4. The LDO voltage regulator according to claim 1, wherein the signal comprises a current signal, which is proportional to a current at the output of the LDO voltage regulator, and a feedback signal from a feedback path connected between the adaptive bias source and the output of the LDO voltage regulator for sensing a negative spike, a positive spike, or a negative and a positive spikes.

5. The LDO voltage regulator according to claim 1, wherein the pass device is one selected from the group consisting of PMOS, NMOS, PFET, NFET, PFIN, and NFIN.

6. The LDO voltage regulator according to claim 2, wherein the pass device is one selected from the group consisting of PMOS, NMOS, PFET, NFET, PFIN, and NFIN.

7. The LDO voltage regulator according to claim 3, wherein the pass device is one selected from the group consisting of PMOS, NMOS, PFET, NFET, PFIN, and NFIN.

8. The LDO voltage regulator according to claim 4, wherein the pass device is one selected from the group consisting of PMOS, NMOS, PFET, NFET, PFIN, and NFIN.

9. A method for voltage regulation using a low dropout (LDO) voltage regulator that comprises an adaptive bias source connected to a pass device and a controlled current source for sensing a load current of the LDO voltage regulator, the method comprising: sensing a signal at an output of the LDO voltage regulator, using the controlled current source, and providing the signal to the adaptive bias source; generating a bulk-bias signal from the adaptive bias source based on a magnitude of the signal sensed at the output; and supplying the bulk-bias signal to the pass device.

10. The method according to claim 9, wherein the signal comprises a current signal that is proportional to a current at the output.

11. The method according to claim 9, wherein the signal comprises a feedback signal that relates to a negative spike, a positive spike, or a negative and a positive spikes at the output.

12. The method according to claim 9, wherein the signal comprises a current signal, which is proportional to a current at the output, and a feedback signal that relates to a negative spike, a positive spike, or a negative and a positive spikes at the output.

Description

BRIEF DESCRIPTION OF DRAWINGS

[0019] FIG. 1 shows a proposed adaptive bulk-bias technique for a typical PMOS LDO regulator in accordance with one embodiment of the invention.

[0020] FIG. 2 shows regulator output voltage versus its output current.

[0021] FIG. 3 shows regulator error amplifier output voltage versus regulator output current

[0022] FIG. 4 shows a typical PSR behavior of a linear voltage regulator in accordance with one embodiment of the invention.

[0023] FIG. 5 shows the PSR curves of a conventional LDO regulator and an LDO regulator using the adaptive bulk-bias technique in accordance with one embodiment of the invention, both of their pass transistors are working in the saturation region.

[0024] FIG. 6 shows PSR of a typical voltage regulator at low output current.

[0025] FIG. 7 shows the load transient responses of a conventional LDO versus an LDO using adaptive bulk-bias technique.

[0026] FIG. 8 shows an LDO regulator using the transient adaptive bulk-bias technique in accordance with one embodiment of the invention.

[0027] FIG. 9 shows the load transient responses of a conventional LDO regulator and an LDO regulator using the transient adaptive bulk-bias technique in accordance with one embodiment of the invention.

[0028] FIG. 10 shows an LDO regulator using the combinational adaptive bulk-bias technique in accordance with one embodiment of the invention.

[0029] FIG. 11 shows the load transient responses of a conventional LDO regulator and an LDO regulator using the combinational adaptive bulk-bias technique in accordance with one embodiment of the invention.

DETAILED DESCRIPTION

[0030] Embodiments of the present invention are illustrated with the above-identified drawings and the following description.
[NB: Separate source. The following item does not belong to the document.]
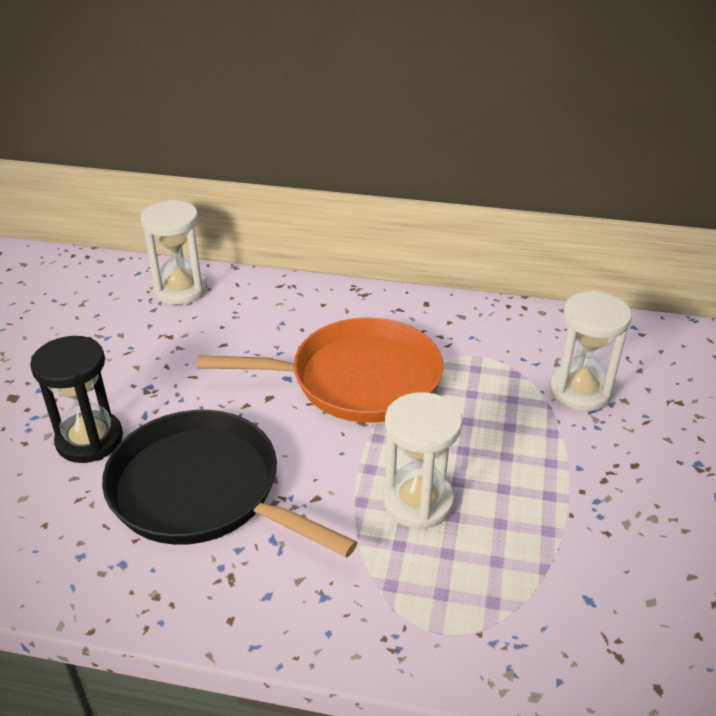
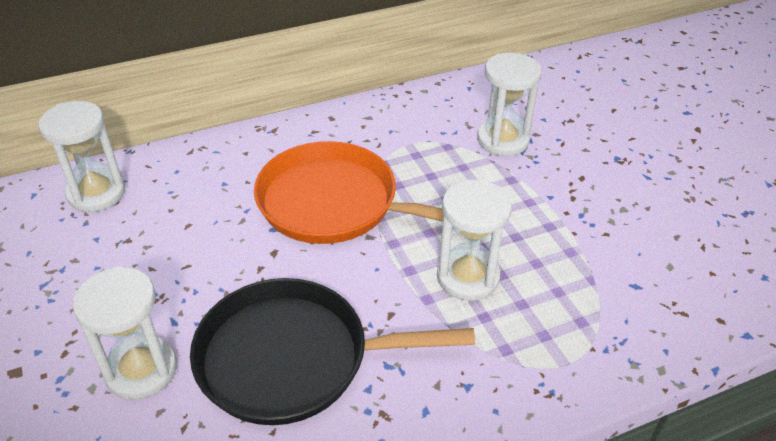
camera: 35 degrees left, 5 degrees up
black hourglass [30,336,123,463] -> white hourglass [73,266,177,400]
orange pan [197,317,444,423] -> orange pan turned 120 degrees counterclockwise [254,141,443,244]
In the description, like or identical reference numerals are used to identify common or similar elements. The drawings are not necessarily to scale and certain features may be shown exaggerated in scale or in schematic in the interest of clarity and conciseness.

[0031] Embodiments of the invention relate to an inventive method to improve the power supply rejection (PSR), load regulation, and load transient performance of voltage regulators by adding a load-adaptive bulk-bias to the pass devices of voltage regulators.
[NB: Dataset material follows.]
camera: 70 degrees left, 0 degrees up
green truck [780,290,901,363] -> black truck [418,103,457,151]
[0032] Because a strong forward bulk-bias voltage can lead to a high leakage current through the p-n junction diode in the pass devices (p-channel or n-channel MOSFETs), the value of this bulk-bias voltage is limited to a certain value in order to prevent this high leakage current. Simulation and experiments can be performed to obtain this maximum bulk-bias limit for devices of different technologies.
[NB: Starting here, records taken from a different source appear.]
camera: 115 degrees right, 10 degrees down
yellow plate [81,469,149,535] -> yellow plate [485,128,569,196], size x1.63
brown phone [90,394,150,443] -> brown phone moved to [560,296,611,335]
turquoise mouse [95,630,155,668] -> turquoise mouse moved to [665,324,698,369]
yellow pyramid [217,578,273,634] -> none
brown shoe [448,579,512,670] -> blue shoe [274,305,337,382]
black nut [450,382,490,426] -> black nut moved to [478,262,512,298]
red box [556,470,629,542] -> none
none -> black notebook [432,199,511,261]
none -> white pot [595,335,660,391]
[0033] FIG. 1 shows a typical PMOS pass device LDO regulator with an adaptive forward bulk-bias voltage in accordance with one embodiment of the invention. A current controlled current source (102) senses the load current (I.sub.OUT) of the LDO (current mirror operation) and generates a current signal (I.sub.C), which is proportional to I.sub.OUT. An adaptive bias source (101) generates a bias voltage according to the magnitude of I.sub.C. When the output current is minimum, the bulk-bias voltage is zero; when the output current is maximum, the bulk-bias voltage reaches the maximum limit. This circuit is just an implementation example. One skilled in the art would appreciate that other modifications and variations are possible without departing from the scope of the invention. For example, a different sensing techniques (103) can be used to extract the output current information and inject a voltage equivalent value into the pass device bulk. Similarly, same method and/or idea may be applied to voltage regulators (switching and linear) using different pass devices (PMOS, NMOS, PFET, NFET, PFIN, and NFIN).

[0034] When the output current of an LDO regulator is moderate or high, the pass device works in the saturation or linear region of MOS transistor. Its drain current (ID), the gate to source voltage (V.sub.GS), and drain to source voltage (V.sub.DS) are related by equations (3) and (4).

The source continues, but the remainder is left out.